_Problem details:_
Only lines containing "LongSequence" belong in the answer, each copied from the entries below.

(Beginning of Records to use)

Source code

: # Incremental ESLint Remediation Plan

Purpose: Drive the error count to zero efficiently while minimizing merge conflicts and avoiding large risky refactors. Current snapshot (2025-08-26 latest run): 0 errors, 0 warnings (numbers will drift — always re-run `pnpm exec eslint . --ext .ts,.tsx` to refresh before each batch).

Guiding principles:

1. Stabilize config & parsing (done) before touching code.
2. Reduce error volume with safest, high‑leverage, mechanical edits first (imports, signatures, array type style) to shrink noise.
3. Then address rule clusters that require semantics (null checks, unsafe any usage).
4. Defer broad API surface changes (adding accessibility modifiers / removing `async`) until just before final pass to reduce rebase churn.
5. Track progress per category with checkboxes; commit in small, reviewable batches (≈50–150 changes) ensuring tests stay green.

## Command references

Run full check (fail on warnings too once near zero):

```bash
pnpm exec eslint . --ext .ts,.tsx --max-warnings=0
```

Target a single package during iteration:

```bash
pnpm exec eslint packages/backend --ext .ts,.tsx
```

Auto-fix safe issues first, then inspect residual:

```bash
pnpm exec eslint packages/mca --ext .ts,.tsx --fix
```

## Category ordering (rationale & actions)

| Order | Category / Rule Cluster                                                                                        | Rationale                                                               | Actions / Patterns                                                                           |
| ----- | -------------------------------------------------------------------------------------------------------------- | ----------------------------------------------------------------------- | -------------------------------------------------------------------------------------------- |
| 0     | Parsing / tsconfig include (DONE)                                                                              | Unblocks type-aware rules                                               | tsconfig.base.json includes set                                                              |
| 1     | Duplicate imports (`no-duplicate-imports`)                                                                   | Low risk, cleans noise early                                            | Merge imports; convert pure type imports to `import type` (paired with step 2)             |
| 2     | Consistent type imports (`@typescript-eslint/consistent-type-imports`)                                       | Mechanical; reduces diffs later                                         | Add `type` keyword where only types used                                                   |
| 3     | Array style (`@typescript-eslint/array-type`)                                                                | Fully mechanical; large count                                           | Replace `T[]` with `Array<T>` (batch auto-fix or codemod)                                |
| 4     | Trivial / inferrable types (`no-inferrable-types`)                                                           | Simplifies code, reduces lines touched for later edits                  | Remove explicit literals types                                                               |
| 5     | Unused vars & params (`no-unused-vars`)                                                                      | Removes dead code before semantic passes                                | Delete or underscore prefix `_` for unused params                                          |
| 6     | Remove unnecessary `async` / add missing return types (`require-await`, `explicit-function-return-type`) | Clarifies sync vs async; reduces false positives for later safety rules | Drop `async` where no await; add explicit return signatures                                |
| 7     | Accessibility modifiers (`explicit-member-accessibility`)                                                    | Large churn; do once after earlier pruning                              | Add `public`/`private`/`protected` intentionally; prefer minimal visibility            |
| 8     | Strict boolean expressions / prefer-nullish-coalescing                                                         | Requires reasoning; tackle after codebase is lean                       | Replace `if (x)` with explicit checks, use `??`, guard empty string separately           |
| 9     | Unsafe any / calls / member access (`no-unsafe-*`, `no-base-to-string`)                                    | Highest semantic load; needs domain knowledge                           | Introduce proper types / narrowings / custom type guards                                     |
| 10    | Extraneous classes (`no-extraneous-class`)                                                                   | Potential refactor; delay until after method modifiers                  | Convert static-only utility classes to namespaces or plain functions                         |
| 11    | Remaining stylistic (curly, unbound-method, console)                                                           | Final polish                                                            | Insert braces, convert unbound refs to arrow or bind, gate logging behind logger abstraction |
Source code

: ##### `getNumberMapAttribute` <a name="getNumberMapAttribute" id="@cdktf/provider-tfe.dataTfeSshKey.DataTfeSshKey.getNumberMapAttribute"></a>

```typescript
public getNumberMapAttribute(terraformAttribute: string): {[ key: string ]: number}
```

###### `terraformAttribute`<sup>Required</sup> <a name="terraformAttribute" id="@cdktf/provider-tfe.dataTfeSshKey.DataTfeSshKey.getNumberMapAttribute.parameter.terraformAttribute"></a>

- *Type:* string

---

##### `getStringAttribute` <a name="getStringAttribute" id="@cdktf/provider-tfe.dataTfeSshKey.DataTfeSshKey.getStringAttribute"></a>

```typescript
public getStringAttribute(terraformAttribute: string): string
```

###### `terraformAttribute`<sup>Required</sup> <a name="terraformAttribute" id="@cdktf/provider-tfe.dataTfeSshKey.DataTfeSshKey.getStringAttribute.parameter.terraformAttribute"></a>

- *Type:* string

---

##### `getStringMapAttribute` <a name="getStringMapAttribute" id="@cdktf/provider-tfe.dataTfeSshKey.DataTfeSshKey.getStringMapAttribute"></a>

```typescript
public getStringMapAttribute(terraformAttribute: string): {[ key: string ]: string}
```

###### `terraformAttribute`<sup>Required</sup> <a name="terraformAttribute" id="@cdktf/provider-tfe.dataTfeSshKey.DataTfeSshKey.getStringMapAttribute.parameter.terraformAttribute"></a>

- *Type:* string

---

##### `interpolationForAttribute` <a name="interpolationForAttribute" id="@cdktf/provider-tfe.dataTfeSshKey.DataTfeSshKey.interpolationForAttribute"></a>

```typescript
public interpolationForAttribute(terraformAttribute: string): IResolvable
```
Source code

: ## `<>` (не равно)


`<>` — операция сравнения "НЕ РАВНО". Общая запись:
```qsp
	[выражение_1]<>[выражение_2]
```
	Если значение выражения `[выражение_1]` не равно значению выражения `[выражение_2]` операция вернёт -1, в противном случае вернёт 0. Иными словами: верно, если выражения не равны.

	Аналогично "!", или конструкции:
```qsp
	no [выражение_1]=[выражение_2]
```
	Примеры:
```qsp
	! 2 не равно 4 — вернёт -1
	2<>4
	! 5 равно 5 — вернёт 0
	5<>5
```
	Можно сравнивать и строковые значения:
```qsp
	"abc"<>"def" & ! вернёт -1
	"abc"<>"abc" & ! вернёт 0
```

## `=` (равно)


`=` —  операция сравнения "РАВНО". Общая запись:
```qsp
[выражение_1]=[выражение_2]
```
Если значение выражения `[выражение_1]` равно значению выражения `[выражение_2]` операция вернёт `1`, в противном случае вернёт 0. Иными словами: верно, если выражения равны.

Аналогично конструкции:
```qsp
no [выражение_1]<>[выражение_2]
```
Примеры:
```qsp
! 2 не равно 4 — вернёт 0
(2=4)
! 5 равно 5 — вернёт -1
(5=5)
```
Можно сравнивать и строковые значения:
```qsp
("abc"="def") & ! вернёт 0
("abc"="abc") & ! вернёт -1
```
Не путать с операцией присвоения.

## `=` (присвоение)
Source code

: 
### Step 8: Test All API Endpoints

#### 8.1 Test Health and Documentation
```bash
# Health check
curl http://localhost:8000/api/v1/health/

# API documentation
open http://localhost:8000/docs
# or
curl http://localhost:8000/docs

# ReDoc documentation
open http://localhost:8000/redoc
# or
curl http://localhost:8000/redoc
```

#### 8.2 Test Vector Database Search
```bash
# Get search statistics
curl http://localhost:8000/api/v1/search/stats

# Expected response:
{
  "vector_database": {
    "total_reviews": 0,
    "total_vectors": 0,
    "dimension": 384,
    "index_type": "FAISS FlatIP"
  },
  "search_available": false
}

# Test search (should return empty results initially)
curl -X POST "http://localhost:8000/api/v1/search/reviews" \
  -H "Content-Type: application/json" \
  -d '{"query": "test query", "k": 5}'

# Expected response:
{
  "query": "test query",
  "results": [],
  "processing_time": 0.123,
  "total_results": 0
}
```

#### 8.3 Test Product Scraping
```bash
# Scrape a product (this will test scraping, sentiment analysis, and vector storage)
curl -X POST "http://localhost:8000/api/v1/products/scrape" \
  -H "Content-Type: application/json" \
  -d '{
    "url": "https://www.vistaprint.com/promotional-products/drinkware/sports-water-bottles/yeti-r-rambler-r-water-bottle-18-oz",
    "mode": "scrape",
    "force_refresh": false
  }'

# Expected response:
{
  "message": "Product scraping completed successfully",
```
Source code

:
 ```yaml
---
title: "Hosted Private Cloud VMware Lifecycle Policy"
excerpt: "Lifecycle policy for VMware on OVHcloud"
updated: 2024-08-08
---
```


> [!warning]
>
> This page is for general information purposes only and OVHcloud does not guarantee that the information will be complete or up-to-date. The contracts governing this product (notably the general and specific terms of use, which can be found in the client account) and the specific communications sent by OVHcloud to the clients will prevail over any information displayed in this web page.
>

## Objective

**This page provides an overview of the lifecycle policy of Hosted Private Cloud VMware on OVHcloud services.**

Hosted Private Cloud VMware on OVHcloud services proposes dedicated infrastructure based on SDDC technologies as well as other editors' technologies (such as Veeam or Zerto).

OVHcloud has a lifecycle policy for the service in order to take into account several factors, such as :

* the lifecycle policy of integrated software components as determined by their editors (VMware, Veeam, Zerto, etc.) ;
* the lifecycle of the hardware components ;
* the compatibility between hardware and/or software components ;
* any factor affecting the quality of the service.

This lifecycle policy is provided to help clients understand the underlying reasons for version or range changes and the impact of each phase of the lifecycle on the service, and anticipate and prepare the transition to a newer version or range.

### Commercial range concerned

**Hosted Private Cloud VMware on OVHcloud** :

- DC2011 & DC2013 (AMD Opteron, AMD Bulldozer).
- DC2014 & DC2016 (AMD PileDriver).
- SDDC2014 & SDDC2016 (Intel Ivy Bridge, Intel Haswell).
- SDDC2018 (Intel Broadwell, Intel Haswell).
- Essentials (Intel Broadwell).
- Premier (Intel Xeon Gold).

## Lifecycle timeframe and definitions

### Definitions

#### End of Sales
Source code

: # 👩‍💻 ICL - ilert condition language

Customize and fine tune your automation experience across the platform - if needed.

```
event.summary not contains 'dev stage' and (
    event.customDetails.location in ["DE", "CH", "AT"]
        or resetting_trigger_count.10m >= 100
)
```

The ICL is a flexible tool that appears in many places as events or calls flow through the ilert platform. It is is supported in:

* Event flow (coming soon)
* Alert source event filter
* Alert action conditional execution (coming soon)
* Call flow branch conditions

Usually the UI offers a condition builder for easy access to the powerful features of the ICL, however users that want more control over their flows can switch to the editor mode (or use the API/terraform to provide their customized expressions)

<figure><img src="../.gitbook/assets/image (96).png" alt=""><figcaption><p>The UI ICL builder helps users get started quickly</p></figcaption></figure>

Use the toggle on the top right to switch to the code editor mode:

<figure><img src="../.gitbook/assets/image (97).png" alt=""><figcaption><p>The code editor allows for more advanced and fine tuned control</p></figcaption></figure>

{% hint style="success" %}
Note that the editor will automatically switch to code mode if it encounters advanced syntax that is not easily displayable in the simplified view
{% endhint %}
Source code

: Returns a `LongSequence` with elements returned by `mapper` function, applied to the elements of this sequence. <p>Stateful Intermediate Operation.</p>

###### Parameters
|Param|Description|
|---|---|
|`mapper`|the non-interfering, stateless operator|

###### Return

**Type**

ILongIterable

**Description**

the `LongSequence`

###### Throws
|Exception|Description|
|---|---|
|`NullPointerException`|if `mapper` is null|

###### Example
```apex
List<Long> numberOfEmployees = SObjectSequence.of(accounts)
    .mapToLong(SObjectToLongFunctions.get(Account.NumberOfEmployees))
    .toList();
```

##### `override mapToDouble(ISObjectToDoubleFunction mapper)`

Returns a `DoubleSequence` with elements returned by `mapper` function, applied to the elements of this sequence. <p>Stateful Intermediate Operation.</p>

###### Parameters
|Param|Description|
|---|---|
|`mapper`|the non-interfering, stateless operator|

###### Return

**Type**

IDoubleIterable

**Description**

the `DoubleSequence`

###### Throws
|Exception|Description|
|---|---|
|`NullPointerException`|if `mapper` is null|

(End of Records to use)

_Response:_
: Returns a `LongSequence` with elements returned by `mapper` function, applied to the elements of this sequence. <p>Stateful Intermediate Operation.</p>
the `LongSequence`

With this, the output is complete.